Van Hollen is among those who favor tax increases as a way to reduce the national deficit.
“The president’s talked about it, combination of cuts but also revenue,” he said. “And it’s very clear from the exit polling that a majority of Americans recognize that we need to share responsibility in reducing the deficit. That means asking higher income earners to contribute more to reducing the deficit.
“So, that was one of the clear messages that was one of the central themes in this campaign. The president won. And I think it’s important that Republicans on the Hill recognize that the American people have said, balanced approach is necessary, we get our deficit under control.”
Margaret Hoover, a Republican political analyst, told Van Hollen that “exit polling actually showed, ‘Should taxes be raised to help cut the budget deficit?’ and 63 percent of exit pollers said no.”
Van Hollen responded, “All the exit polling I’ve seen shows that people said yes when it comes to people over $250,000 contributing more to reduce the deficit. When you ask people whether everybody should face a tax increase, they say no. That’s not what the president has called for. The president’s been very clear throughout this campaign. He has asked people over $250,000 to pay – go back to Clinton era rates on the amount of money above $250,000.”
Conservative radio host Rush Limbaugh said Wednesday it’s actually Democrat policies of massive borrowing and spending that’s pushing the nation over the edge.

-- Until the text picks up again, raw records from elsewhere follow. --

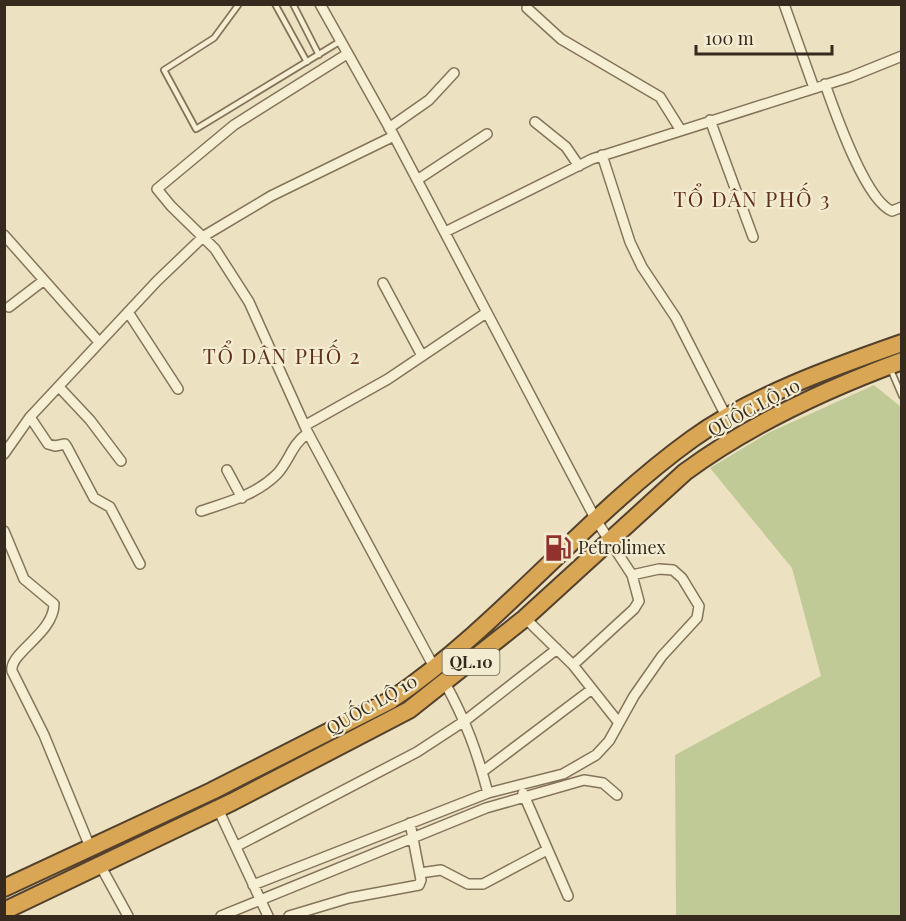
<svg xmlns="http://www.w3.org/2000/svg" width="906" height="921" viewBox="0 0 906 921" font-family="'Playfair Display',serif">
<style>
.green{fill:#c0ca96}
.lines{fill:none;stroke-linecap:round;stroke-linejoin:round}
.lane-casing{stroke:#85745a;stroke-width:8}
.street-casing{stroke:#85745a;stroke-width:12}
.highway-casing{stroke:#53412e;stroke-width:20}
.lane{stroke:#f7efd4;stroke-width:4.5}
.street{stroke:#f7efd4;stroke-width:9}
.highway{stroke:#d9a754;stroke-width:16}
.labels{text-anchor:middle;stroke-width:4.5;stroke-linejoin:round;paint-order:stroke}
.shield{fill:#f4ecd1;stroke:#6e6453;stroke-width:1.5}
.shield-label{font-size:16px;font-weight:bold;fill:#352a1d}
.street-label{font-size:18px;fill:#352a1d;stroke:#f4ecd1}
.poi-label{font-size:18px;fill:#352a1d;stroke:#f4ecd1;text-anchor:start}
.quarter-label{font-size:21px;letter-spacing:1.5px;fill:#60301e;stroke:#f4ecd1}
</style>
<rect width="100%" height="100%" fill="#ece2c1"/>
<!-- green -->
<path class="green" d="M874,385L901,407V916H676L675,755L821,676L792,568L710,468L768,433Z"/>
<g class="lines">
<defs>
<path id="lane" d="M239,4L214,38L164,70L196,129L339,42
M275,4L307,62
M293,4L319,55
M890,368L902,396"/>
<path id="street" d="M320,4L394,136L596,520L632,575L639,601L634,609L573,665
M784,4L814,88
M527,8L561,39L660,97L680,129
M347,54L234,125L157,189L171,206L215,249L249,302L308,433L434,667
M825,84C835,112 865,200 892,211L902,207
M710,120L753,237
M535,122L566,147L579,166
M389,128L429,100L454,73
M602,155L630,242L642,267L676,318L726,416
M417,180L487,134
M445,232L592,159L850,77L902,56
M4,235L99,342
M383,283L421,354
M9,307L43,281
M128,312L178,389
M59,387L90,420L121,461
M30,417L48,444L55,446L65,444L67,447L94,498L110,507L140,564
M306,425L388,379L486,313
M4,454L30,417L157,281L204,236L271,196L394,136
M227,470L242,498
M201,511C228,502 256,495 277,474C290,460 291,445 308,433
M4,531L24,579L54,604C54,633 9,653 12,671L44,735L90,847
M525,618L573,665L619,723
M445,683C466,721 477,752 488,793
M482,772L592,689
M523,793L568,896
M218,809L268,916
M237,846L417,752L466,720L557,649
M100,865L128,916
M420,873L441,870L468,884H483L547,850
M253,885L488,793L563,774L596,755L609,741L634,696L662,656L697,618L699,606L682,578L673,570L659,569L632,575
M221,916L486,808L584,780L603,783L617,795
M289,916L349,898L419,885L421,880L410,823"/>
<path id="highway" d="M4,888L212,791L391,700C501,625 584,517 692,439C750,397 833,367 902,343
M4,911L232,802L409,710L525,618L685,472C750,424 826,389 902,361"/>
</defs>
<!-- lane casing -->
<use href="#lane" class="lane-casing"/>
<!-- street casing -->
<use href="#street" class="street-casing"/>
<!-- highway casing -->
<use href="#highway" class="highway-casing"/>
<!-- lane -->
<use href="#lane" class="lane"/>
<!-- street -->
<use href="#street" class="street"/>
<!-- highway -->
<use href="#highway" class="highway"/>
</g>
<!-- icons -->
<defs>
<symbol id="fuel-bare" viewBox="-9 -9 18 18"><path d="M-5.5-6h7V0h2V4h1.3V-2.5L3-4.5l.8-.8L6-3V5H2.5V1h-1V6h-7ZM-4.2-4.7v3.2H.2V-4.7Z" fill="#92322c" stroke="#f4ecd1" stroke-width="2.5" paint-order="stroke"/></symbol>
</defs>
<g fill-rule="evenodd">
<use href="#fuel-bare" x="539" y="529" width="38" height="38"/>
</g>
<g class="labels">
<!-- shield labels -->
<rect class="shield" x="442.5" y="649" width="57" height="26" rx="4.5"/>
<g class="shield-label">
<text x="471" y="668">QL.10</text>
</g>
<!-- street labels -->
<g class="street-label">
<text transform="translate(754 408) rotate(-28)" y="6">QUỐC LỘ 10</text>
<text transform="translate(372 705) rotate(-30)" y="6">QUỐC LỘ 10</text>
</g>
<!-- poi labels -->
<g class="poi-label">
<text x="578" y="554">Petrolimex</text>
</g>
<!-- quarter labels -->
<g class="quarter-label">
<text x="752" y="207">TỔ DÂN PHỐ 3</text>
<text x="282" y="364">TỔ DÂN PHỐ 2</text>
</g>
</g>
<!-- border -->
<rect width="906" height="921" fill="none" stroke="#352a1d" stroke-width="12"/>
<!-- scale -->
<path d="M696 45v9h136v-9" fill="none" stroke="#352a1d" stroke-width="3"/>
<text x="705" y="45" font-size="18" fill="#352a1d" stroke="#f4ecd1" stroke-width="4.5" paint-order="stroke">100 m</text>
</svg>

“We are going over a financial cliff. Everybody in the Obama camp knows we are going over the financial cliff whether we raise taxes on the rich or not,” Limbaugh explained. “Raising taxes, confiscating the wealthy’s money would not save us. There isn’t the money. But this is how this works now. This is how they do it. … It’s not Obama, you see, whose policies are going to take us over the financial cliff. It’s these Republican creeps that won’t go along with tax increases.”
But will Republicans draw a line in the sand, or will they go along with tax hikes?
Speaker of the House John Boehner, R-Ohio, told reporters Wednesday afternoon he’s ready to deal with Obama to avoid plunging off the cliff.
“If there is a mandate in yesterday’s results, it is a mandate for us to find a way to work together on solutions to the challenges we face together as a nation,” Boehner said. “For purposes of forging a bipartisan agreement that begins to solve the problem, we’re willing to accept new revenue, under the right conditions.”
Among the conditions for higher taxes would be a renovated tax code.
“Does the increased revenue come from government taking a larger share of what the American people earn through higher tax rates?” Boehner asked. “Or does it come as the byproduct of a growing economy, energized by a simpler, cleaner, fairer tax code, with fewer loopholes, and lower rates for all?”
He noted, “We can’t solve the problem of our fiscal imbalance overnight … This is going to take time.”
Vice President Joe Biden said Wednesday both he and Obama were eager to avoid to the fiscal cliff.
“We’re going to have to compromise, too. It’s not like we’re going to go in and say this is our deal. Take it or leave it,” Biden said.